Gerry, your "Q1" string was converted to Unicode when you wrote it
using pyExcelerator's Worksheet.write() method.

HTH,
John
John,

That helps a lot. Thanks again!

Gerry

Mar 21 '07 #10

This thread has been closed and replies have been disabled. Please start a new discussion.

Similar topics

3
17594
by: Michael Weir | last post by:
I'm sure this is a very simple thing to do, once you know how to do it, but I am having no fun at all trying to write utf-8 strings to a unicode file. Does anyone have a couple of lines of code...
8
5251
by: Bill Eldridge | last post by:
I'm trying to grab a document off the Web and toss it into a MySQL database, but I keep running into the various encoding problems with Unicode (that aren't a problem for me with GB2312, BIG 5,...
8
3642
by: Francis Girard | last post by:
Hi, For the first time in my programmer life, I have to take care of character encoding. I have a question about the BOM marks. If I understand well, into the UTF-8 unicode binary...
4
3403
by: Viorel | last post by:
For me is a little bit mysterious how work encoding and decoding functions, what is underneath of their calling? Encoding1.GetBytes(string1); in particularly ASCII.GetBytes(string1) ...
48
4578
by: Zenobia | last post by:
Recently I was editing a document in GoLive 6. I like GoLive because it has some nice features such as: * rewrite source code * check syntax * global search & replace (through several files at...
4
6040
by: webdev | last post by:
lo all, some of the questions i'll ask below have most certainly been discussed already, i just hope someone's kind enough to answer them again to help me out.. so i started a python 2.3...
2
2610
by: Neil Schemenauer | last post by:
python-dev@python.org.] The PEP has been rewritten based on a suggestion by Guido to change str() rather than adding a new built-in function.
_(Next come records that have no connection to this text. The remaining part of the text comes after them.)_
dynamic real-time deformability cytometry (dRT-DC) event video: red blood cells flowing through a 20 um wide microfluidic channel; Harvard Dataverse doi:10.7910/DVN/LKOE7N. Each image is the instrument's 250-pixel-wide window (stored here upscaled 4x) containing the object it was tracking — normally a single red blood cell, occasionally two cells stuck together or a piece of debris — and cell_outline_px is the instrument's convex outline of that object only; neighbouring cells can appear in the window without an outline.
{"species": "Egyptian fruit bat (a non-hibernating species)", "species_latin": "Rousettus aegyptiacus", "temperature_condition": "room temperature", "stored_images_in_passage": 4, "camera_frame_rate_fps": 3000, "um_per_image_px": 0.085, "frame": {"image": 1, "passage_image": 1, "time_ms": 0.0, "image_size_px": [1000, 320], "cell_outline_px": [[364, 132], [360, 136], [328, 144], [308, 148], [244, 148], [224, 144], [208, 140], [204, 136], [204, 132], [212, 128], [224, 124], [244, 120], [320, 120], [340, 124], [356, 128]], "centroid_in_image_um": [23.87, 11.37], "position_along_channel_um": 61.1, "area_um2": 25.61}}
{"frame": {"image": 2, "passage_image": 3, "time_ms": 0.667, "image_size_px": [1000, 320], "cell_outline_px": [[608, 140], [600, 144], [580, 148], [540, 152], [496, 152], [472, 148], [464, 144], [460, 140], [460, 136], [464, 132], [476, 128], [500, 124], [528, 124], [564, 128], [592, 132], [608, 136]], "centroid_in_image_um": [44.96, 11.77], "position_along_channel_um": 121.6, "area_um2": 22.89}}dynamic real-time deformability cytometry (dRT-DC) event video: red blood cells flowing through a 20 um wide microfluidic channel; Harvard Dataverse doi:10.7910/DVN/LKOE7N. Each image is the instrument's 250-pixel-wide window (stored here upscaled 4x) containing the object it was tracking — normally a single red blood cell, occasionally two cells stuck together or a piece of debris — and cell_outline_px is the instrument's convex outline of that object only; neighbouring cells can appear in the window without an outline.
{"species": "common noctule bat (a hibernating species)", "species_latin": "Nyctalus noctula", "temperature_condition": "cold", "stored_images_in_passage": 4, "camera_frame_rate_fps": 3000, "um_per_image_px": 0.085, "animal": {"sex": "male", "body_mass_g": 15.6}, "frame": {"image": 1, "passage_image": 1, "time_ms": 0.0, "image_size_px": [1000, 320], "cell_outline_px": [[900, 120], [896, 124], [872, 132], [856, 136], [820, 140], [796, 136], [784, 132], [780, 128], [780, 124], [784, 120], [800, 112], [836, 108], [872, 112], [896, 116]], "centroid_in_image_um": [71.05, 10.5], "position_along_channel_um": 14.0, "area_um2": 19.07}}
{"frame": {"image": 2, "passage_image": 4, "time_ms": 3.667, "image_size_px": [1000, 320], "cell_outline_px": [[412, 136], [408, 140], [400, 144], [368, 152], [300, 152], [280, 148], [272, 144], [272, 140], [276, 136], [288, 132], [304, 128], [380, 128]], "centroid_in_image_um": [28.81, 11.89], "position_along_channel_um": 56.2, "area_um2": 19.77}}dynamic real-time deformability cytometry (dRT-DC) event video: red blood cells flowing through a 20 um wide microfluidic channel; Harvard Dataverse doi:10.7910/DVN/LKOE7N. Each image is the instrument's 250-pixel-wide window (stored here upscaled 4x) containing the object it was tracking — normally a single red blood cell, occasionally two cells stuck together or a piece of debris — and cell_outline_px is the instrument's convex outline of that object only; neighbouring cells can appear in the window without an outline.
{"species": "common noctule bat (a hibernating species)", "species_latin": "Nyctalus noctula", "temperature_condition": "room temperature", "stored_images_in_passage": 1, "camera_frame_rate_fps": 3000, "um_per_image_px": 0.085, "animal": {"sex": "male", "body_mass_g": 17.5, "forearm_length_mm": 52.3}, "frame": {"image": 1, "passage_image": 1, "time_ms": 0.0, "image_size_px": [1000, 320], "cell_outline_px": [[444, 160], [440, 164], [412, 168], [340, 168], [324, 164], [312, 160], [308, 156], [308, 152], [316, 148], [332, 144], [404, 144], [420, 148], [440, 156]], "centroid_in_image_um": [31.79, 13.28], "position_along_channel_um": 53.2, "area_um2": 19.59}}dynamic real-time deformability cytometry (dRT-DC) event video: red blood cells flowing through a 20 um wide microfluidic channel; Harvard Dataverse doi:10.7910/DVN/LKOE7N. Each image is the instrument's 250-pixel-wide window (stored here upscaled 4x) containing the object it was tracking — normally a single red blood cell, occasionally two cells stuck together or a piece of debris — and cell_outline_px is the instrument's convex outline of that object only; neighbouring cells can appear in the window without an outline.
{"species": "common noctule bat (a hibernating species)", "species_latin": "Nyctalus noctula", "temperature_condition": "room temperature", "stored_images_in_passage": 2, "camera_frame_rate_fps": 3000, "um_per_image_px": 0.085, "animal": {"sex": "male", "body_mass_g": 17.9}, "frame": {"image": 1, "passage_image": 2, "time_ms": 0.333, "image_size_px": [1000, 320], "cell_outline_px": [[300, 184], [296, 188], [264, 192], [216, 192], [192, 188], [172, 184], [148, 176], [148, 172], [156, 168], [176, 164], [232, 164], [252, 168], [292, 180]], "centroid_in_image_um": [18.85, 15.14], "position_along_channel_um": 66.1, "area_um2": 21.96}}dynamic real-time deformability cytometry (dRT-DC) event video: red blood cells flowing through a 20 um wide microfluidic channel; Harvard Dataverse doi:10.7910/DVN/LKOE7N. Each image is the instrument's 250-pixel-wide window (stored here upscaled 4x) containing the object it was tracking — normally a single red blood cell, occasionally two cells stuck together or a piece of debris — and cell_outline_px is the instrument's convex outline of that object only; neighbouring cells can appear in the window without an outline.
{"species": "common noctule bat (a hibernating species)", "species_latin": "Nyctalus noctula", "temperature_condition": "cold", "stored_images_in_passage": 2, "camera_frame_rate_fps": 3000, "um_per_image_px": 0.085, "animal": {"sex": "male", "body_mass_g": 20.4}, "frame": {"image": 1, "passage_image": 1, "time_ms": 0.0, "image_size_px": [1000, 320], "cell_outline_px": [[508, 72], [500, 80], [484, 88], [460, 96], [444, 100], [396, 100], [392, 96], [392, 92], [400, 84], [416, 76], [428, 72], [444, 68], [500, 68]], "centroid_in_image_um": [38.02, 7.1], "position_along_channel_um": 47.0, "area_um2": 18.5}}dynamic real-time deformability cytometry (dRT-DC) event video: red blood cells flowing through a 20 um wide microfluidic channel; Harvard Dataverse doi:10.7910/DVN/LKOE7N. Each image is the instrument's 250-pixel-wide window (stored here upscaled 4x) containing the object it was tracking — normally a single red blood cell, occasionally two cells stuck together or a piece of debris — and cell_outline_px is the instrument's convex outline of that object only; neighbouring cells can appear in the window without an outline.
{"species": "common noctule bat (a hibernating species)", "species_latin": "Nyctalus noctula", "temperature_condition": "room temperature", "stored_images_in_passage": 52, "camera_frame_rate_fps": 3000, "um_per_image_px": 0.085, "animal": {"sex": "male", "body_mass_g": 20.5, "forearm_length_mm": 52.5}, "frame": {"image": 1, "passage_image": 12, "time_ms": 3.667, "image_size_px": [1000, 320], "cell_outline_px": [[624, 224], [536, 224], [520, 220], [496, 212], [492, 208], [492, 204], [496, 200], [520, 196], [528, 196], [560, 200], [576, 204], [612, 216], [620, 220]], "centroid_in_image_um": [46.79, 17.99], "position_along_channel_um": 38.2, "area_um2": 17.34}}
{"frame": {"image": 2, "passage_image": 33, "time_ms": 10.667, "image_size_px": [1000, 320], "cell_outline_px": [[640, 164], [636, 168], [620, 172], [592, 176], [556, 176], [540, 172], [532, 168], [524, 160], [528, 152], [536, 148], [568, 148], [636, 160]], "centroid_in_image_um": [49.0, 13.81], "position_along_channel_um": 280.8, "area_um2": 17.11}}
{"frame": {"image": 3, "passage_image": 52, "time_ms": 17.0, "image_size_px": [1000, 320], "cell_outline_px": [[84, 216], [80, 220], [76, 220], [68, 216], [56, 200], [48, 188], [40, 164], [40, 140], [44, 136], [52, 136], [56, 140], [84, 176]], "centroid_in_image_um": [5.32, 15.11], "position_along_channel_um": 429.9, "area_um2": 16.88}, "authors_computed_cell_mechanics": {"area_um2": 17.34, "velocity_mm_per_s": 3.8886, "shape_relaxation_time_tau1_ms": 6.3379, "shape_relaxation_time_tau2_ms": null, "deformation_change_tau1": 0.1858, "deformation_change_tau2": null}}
Based on my testing, I believe the idea is...
4
1774
by: Sebastian Bargmann | last post by:
Hi, I've run into a weird problem with the form designer. I have three classes: a messagebox class and two forms (Base and Derived which is derived from Base): (note: only relevant code...
24
8993
by: ChaosKCW | last post by:
Hi I am reading from an oracle database using cx_Oracle. I am writing to a SQLite database using apsw. The oracle database is returning utf-8 characters for euopean item names, ie special...
0
7153
by: Hystou | last post by:
Most computers default to English, but sometimes we require a different language, especially when relocating. Forgot to request a specific language before your computer shipped? No problem! You can...
0
7371
Oralloy
by: Oralloy | last post by:
Hello folks, I am unable to find appropriate documentation on the type promotion of bit-fields when using the generalised comparison operator "<=>". The problem is that using the GNU compilers,...
1
7093
by: Hystou | last post by:
Overview: Windows 11 and 10 have less user interface control over operating system update behaviour than previous versions of Windows. In Windows 11 and 10, there is no way to turn off the Windows...
0
7517
tracyyun
by: tracyyun | last post by:
Dear forum friends, With the development of smart home technology, a variety of wireless communication protocols have appeared on the market, such as Zigbee, Z-Wave, Wi-Fi, Bluetooth, etc. Each...
0
4743
by: conductexam | last post by:
I have .net C# application in which I am extracting data from word file and save it in database particularly. To store word all data as it is I am converting the whole word file firstly in HTML and...
0
3230
by: TSSRALBI | last post by:
Hello I'm a network technician in training and I need your help. I am currently learning how to create and manage the different types of VPNs and I have a question about LAN-to-LAN VPNs. The...
0
3218
by: adsilva | last post by:
A Windows Forms form does not have the event Unload, like VB6. What one acts like?
0
1583
by: 6302768590 | last post by:
Hai team i want code for transfer the data from one system to another through IP address by using C# our system has to for every 5mins then we have to update the data what the data is updated ...
1
791
muto222
by: muto222 | last post by:
How can i add a mobile payment intergratation into php mysql website.

By using Bytes.com and it's services, you agree to our Privacy Policy and Terms of Use.

To disable or enable advertisements and analytics tracking please visit the manage ads & tracking page.